Pediatrician Fernando Mendoza was recognized for his contributions to diversity and health-care equality.
June 4, 2015 - By Kim Smuga-Otto
Over his medical career, Fernando Mendoza, MD, a professor of pediatrics, has created programs that open doors for minorities to pursue careers in medicine and that train doctors to advocate for equal access to medical care.
For his efforts, he has been recognized with the 2015 Dr. Augustus A. White III and Family Faculty Professionalism Award.
The award, presented by the medical school’s Office of Faculty Development and Diversity, recognizes individuals who help to reduce health disparities and empower underrepresented minorities to pursue careers in medicine. White, MD, the award’s namesake, was the School of Medicine’s first African-American graduate and served as its student body president. Throughout his career, he has been an advocate for equality in health care. White attended the award ceremony June 2 at Stanford Hospital.
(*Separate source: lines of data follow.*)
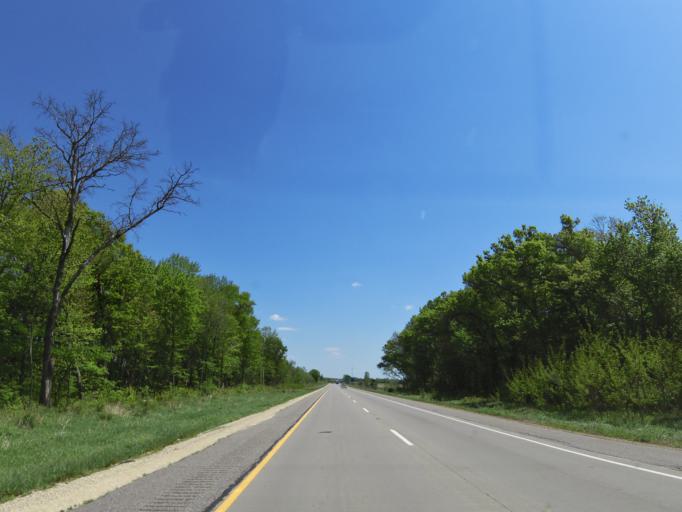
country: US
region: Wisconsin
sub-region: Juneau County
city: New Lisbon
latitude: 43.8978
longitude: -90.1844
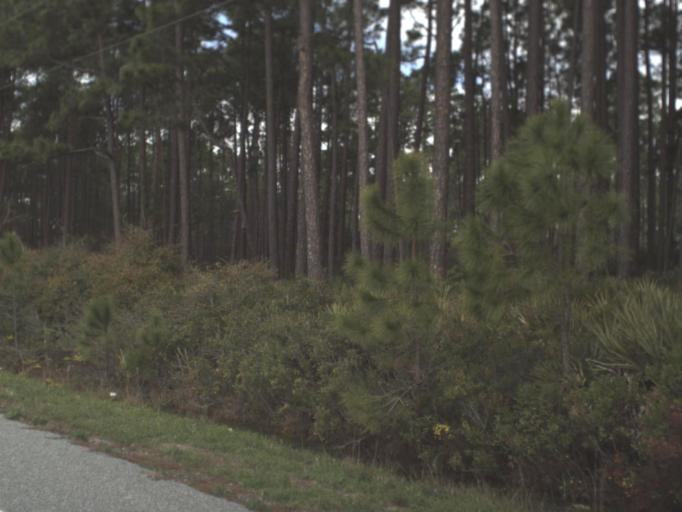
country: US
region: Florida
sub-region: Franklin County
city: Eastpoint
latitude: 29.7686
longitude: -84.8017
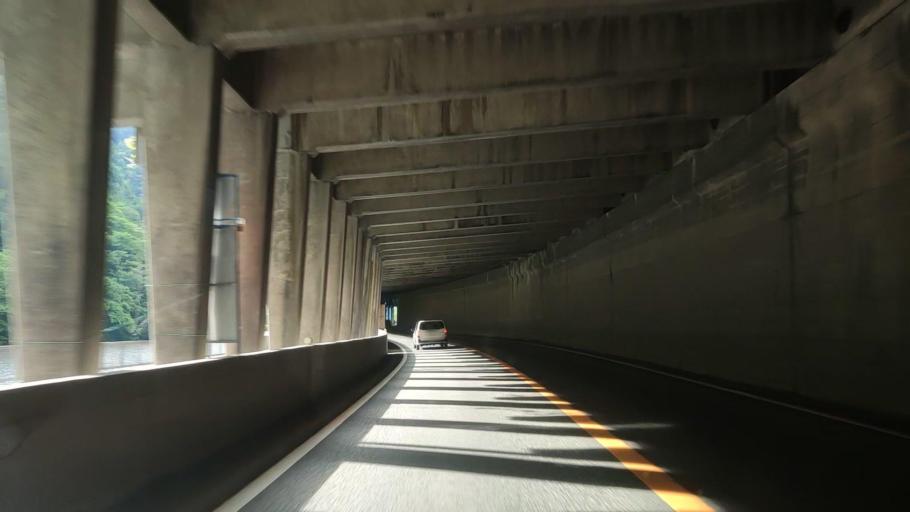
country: JP
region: Toyama
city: Yatsuomachi-higashikumisaka
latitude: 36.4164
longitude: 137.2895
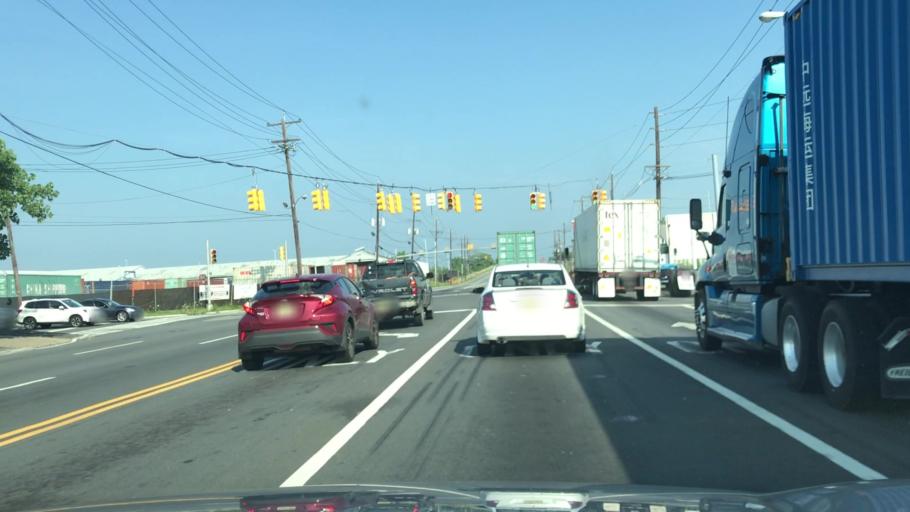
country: US
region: New Jersey
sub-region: Union County
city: Elizabeth
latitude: 40.6670
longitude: -74.1711
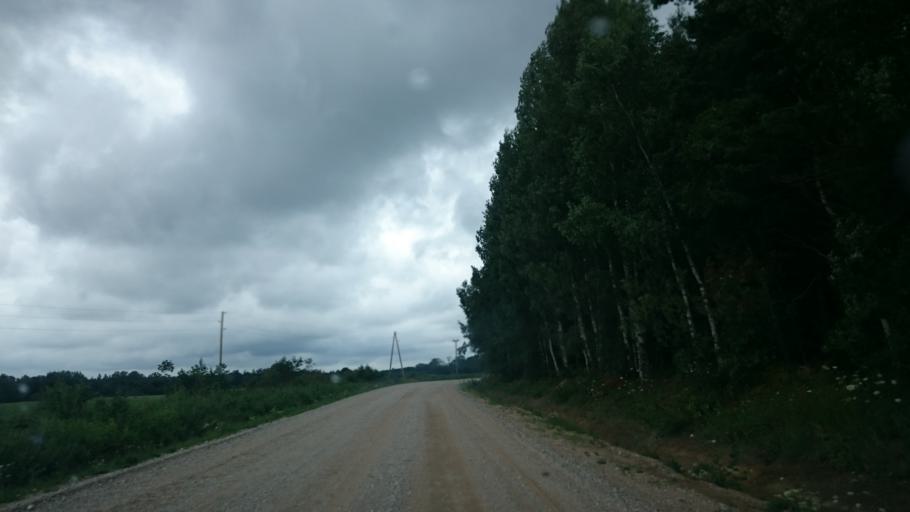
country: LV
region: Pavilostas
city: Pavilosta
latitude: 56.8522
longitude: 21.2515
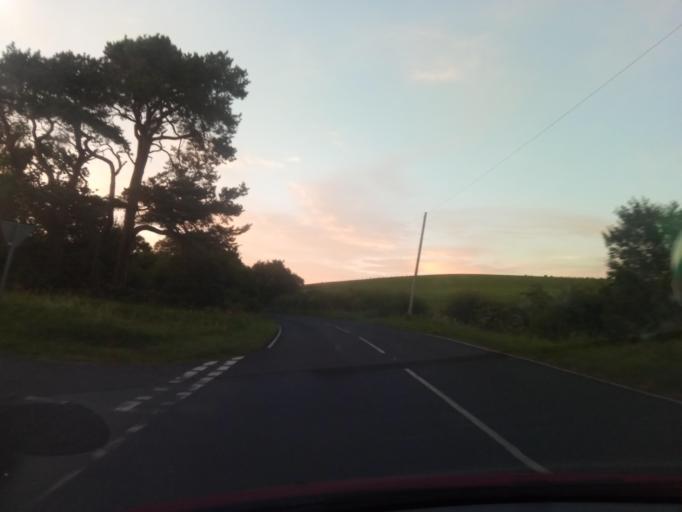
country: GB
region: England
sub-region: Northumberland
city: Bardon Mill
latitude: 54.9409
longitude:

Mendoza joined the faculty of the School of Medicine in 1981 as an assistant professor of pediatrics. In 1983, he was appointed associate dean for minority advising and programs. The following year he founded a summer program to encourage and guide minority medical students in pursuing careers in academia.
“At a time when summer programs for minority students really meant remedial programs, in 1984 Dr. Mendoza championed and established a summer program that promoted research, leadership and transition into medical school,” Ronald Garcia, PhD, assistant dean for minority affairs at the medical school, wrote in his letter nominating Mendoza, who also is a pediatrician at Lucile Packard Children’s Hospital Stanford. The program, now known as the Leadership in Health Disparities Program and open to any entering medical student, has evolved to focus on addressing health inequities in the United States.
He has been a leader and voice for diversity at Stanford and the nation.
Mendoza worked in the early 1990s to secure a federal Health Service and Administration grant to establish the medical school’s Center of Excellence in Diversity in Medical Education, which trains doctors to be leaders in promoting health-care equality through service, advocacy and scholarship.
Mendoza has given presentations on immigrant-health issues before Congress and around the state and nation. He co-founded the medical school’s Diversity Cabinet, an administrative group that in 2012 hosted a retreat that laid the groundwork for the school’s diversity statement and its strategic plan for diversity. Throughout Mendoza’s career, Garcia writes, “he has been a leader and voice for diversity at Stanford and the nation.”
Also honored at the event were the 2015 Hispanic Center of Excellence/Office of Faculty Development and Diversity faculty fellows: Samuel Cheshier, MD; Nielsen Fernandez-Becker, MD; Tina Hernandez-Boussard, PhD; Julianne Mendoza, MD; Kim Rhoads, MD; and Reena Thomas, MD, PhD.